Task to carry out:
Set down the full article below on Metro trains squeezing through the Rosslyn tunnel, word for word and with nothing changed.

Measuring Metro's Performance: A Tight Squeeze Through The Rosslyn Bottleneck

A Metro Blue Line train

Metro’s answer to Blue Line riders who have asked the transit authority to restore rush hour trains cut to make way for the Silver Line is: there is simply no more room.

The Rosslyn tunnel, the rail system’s worst chokepoint, can handle no more than 26 trains per rush hour. Now that Orange, Silver, and Blue are sharing the tracks, only five of those trains may be Blue Line. That's down from the seven per hour before the Silver Line opened.

But Metro often fails to reach its scheduled goal of 26 trains through Rosslyn, both in morning (inbound to D.C.) and afternoon (outbound to Va.) rush hours.

There are several reasons for less than optimal performance.

  • Train or track problems: On August 6, a disabled train on the Orange Line forced single-tracking, sending delays rippling across the system. Only 14 outbound trains made it through Rosslyn between 6 and 7 p.m. that Wednesday, and only two were Blue Line.

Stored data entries
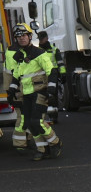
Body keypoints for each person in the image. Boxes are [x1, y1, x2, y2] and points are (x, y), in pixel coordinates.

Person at [3, 23, 62, 160]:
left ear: (30, 36)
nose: (21, 38)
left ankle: (55, 142)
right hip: (27, 94)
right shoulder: (19, 55)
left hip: (40, 92)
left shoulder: (40, 53)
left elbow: (51, 71)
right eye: (18, 36)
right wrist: (11, 91)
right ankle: (42, 149)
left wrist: (52, 88)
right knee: (29, 123)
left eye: (24, 35)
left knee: (37, 121)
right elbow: (17, 75)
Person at [37, 29, 66, 124]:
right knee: (42, 97)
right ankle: (45, 117)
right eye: (40, 39)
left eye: (42, 39)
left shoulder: (54, 50)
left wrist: (63, 74)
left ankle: (54, 117)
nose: (41, 41)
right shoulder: (37, 51)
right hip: (41, 77)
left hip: (53, 76)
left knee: (52, 97)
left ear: (46, 38)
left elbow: (60, 63)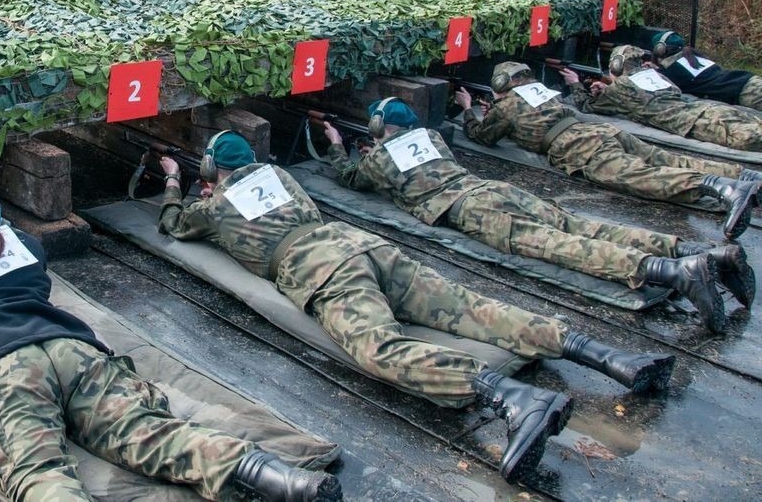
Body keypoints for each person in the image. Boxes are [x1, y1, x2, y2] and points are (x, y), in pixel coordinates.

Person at [157, 132, 676, 482]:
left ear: (209, 171)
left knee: (377, 347)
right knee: (472, 307)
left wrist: (175, 183)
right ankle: (609, 356)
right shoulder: (282, 179)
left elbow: (175, 223)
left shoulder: (215, 207)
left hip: (320, 269)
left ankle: (511, 399)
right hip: (365, 245)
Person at [0, 184, 342, 502]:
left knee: (37, 470)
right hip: (70, 348)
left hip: (1, 366)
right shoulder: (30, 249)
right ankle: (277, 478)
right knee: (150, 432)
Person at [322, 98, 753, 332]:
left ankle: (672, 271)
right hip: (493, 189)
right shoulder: (433, 137)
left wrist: (339, 145)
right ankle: (698, 252)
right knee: (578, 225)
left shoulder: (378, 161)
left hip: (470, 208)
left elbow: (350, 178)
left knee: (560, 247)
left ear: (379, 128)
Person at [458, 61, 761, 239]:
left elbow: (482, 136)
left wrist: (470, 110)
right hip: (600, 131)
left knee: (641, 177)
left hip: (578, 145)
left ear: (500, 82)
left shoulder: (505, 105)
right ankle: (743, 175)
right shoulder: (540, 92)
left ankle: (721, 188)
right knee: (669, 158)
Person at [568, 45, 762, 153]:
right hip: (710, 110)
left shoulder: (618, 89)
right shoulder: (655, 76)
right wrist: (609, 87)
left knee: (751, 140)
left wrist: (575, 83)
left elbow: (586, 105)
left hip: (698, 122)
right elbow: (647, 94)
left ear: (617, 66)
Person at [652, 30, 762, 111]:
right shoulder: (694, 57)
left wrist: (654, 70)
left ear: (660, 50)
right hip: (751, 80)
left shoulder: (672, 72)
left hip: (747, 93)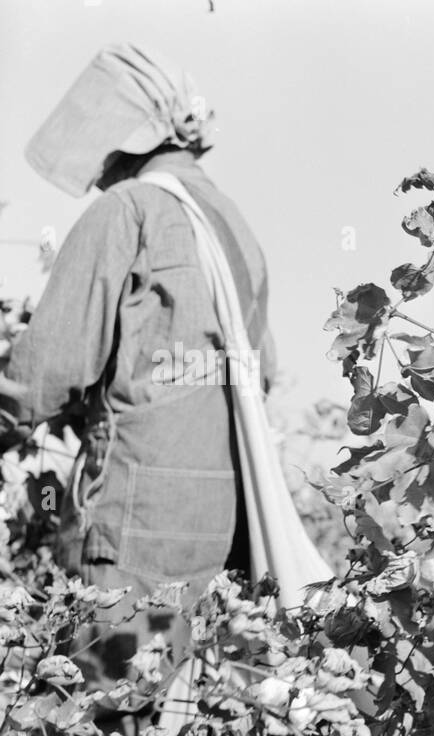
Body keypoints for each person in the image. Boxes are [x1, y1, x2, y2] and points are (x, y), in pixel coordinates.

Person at [0, 43, 276, 686]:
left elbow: (44, 375)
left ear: (114, 137)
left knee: (103, 719)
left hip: (135, 520)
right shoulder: (231, 223)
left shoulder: (125, 212)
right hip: (224, 527)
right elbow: (260, 375)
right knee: (188, 735)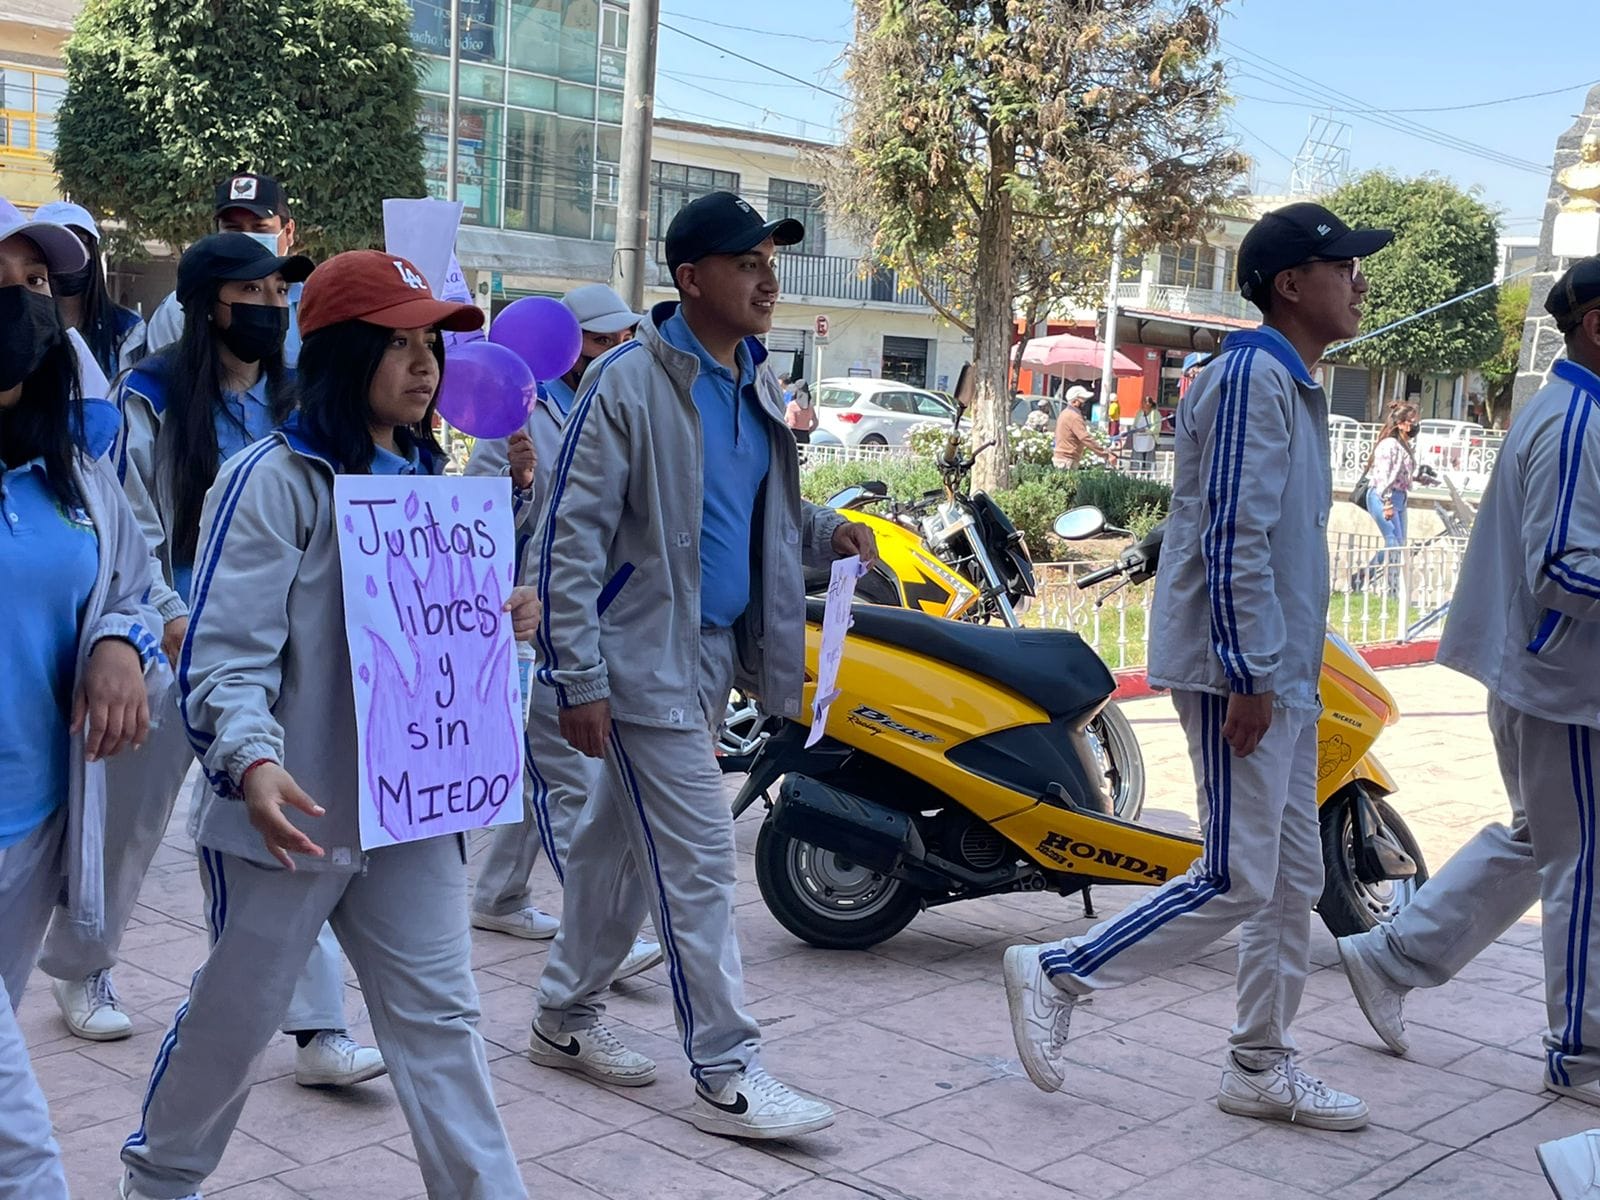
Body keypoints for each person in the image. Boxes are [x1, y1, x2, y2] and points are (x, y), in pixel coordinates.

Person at [120, 250, 531, 1200]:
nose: (424, 365)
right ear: (343, 353)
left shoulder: (435, 480)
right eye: (397, 344)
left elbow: (432, 639)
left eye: (431, 343)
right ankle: (160, 1182)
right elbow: (223, 652)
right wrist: (252, 764)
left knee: (443, 1025)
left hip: (413, 812)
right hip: (289, 818)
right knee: (238, 1018)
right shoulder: (273, 477)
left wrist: (496, 613)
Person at [1004, 201, 1395, 1130]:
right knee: (1235, 875)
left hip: (1277, 671)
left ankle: (1258, 1065)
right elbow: (1233, 535)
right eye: (1343, 265)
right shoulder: (1257, 376)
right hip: (1242, 673)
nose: (1359, 282)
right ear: (1293, 283)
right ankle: (1061, 969)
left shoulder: (1287, 381)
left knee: (1290, 879)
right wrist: (1250, 675)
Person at [531, 191, 875, 1139]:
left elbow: (747, 515)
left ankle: (563, 1018)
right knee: (695, 866)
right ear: (690, 279)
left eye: (772, 259)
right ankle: (728, 1068)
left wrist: (828, 533)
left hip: (714, 654)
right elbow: (569, 539)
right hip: (642, 661)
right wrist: (580, 678)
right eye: (746, 262)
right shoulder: (629, 384)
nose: (769, 279)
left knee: (612, 855)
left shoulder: (753, 380)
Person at [35, 232, 387, 1083]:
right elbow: (132, 527)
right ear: (206, 306)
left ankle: (315, 1028)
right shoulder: (146, 397)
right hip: (168, 645)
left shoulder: (296, 402)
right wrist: (169, 618)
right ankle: (83, 965)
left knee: (289, 820)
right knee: (128, 820)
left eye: (280, 293)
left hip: (271, 654)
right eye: (253, 293)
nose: (272, 308)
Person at [1337, 256, 1600, 1110]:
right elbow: (1564, 565)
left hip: (1551, 678)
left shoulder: (1573, 409)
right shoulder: (1575, 423)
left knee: (1548, 844)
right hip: (1565, 684)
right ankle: (1584, 1053)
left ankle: (1394, 957)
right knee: (1584, 866)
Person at [0, 198, 165, 1200]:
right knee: (24, 1151)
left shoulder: (72, 468)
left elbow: (136, 585)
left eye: (34, 286)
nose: (21, 305)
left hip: (33, 826)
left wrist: (118, 640)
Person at [466, 282, 662, 983]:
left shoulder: (615, 406)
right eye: (600, 339)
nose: (613, 350)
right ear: (565, 344)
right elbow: (482, 526)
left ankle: (497, 893)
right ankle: (597, 934)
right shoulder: (512, 415)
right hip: (527, 620)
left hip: (592, 613)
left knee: (538, 770)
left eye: (620, 338)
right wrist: (518, 480)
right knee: (570, 780)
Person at [136, 172, 306, 367]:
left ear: (289, 231)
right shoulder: (179, 311)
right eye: (233, 229)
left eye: (260, 228)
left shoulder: (312, 305)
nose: (246, 239)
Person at [31, 202, 146, 377]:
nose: (70, 254)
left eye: (81, 242)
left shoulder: (128, 329)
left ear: (93, 251)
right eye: (58, 245)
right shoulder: (20, 323)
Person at [1354, 402, 1418, 595]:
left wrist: (1421, 477)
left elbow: (1400, 474)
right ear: (1401, 423)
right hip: (1383, 497)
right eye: (1412, 422)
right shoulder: (1388, 445)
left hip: (1400, 498)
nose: (1415, 426)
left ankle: (1389, 587)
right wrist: (1387, 502)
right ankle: (1370, 579)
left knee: (1399, 543)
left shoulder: (1404, 445)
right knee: (1393, 543)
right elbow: (1383, 477)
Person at [1053, 385, 1115, 469]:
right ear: (1075, 401)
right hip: (1067, 460)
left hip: (1062, 458)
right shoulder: (1074, 416)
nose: (1085, 403)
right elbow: (1085, 437)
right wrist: (1105, 454)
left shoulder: (1065, 413)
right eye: (1083, 400)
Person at [1128, 395, 1160, 469]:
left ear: (1151, 404)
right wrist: (1134, 429)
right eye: (1144, 402)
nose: (1145, 404)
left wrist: (1146, 431)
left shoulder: (1155, 413)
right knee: (1137, 458)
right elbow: (1134, 424)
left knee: (1148, 458)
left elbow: (1157, 428)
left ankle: (1148, 472)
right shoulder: (1139, 413)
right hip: (1138, 439)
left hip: (1149, 439)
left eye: (1147, 402)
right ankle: (1136, 471)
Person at [785, 376, 818, 444]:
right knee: (802, 454)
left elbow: (792, 423)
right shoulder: (810, 406)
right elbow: (815, 423)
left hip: (793, 435)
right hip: (805, 436)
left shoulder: (792, 405)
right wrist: (808, 431)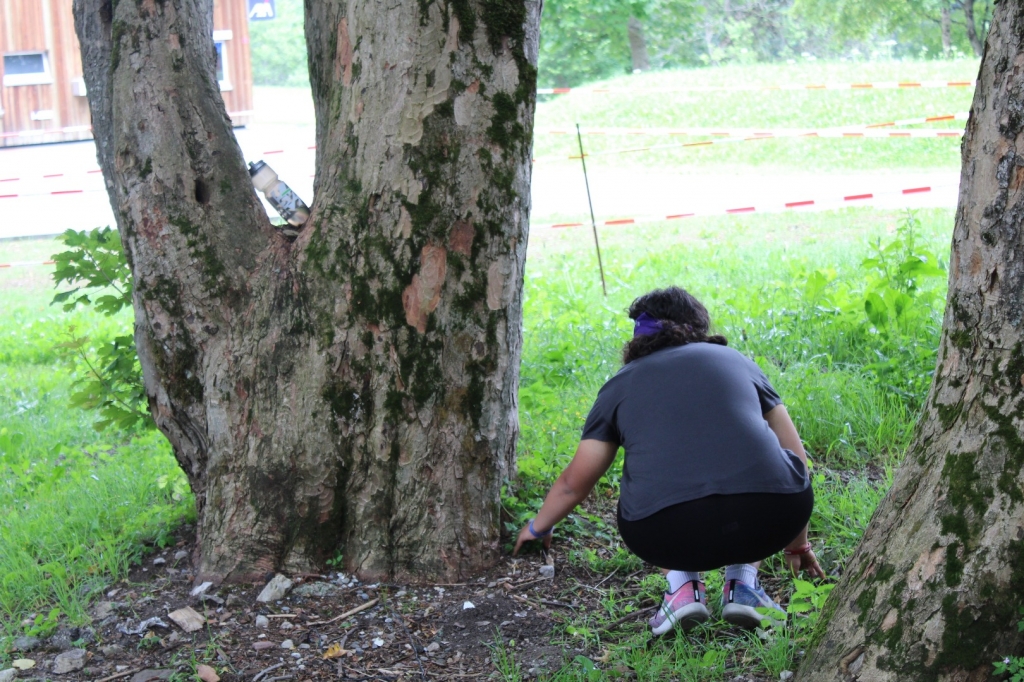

Response area:
Measuring Metro's Performance: A Tight Squeeze Through The Rosslyn Bottleneck

A Metro Blue Line train

Metro’s answer to Blue Line riders who have asked the transit authority to restore rush hour trains cut to make way for the Silver Line is: there is simply no more room.

The Rosslyn tunnel, the rail system’s worst chokepoint, can handle no more than 26 trains per rush hour. Now that Orange, Silver, and Blue are sharing the tracks, only five of those trains may be Blue Line. That's down from the seven per hour before the Silver Line opened.

But Metro often fails to reach its scheduled goal of 26 trains through Rosslyn, both in morning (inbound to D.C.) and afternoon (outbound to Va.) rush hours.

There are several reasons for less than optimal performance.

  • Train or track problems: On August 6, a disabled train on the Orange Line forced single-tracking, sending delays rippling across the system. Only 14 outbound trains made it through Rosslyn between 6 and 7 p.m. that Wednesday, and only two were Blue Line.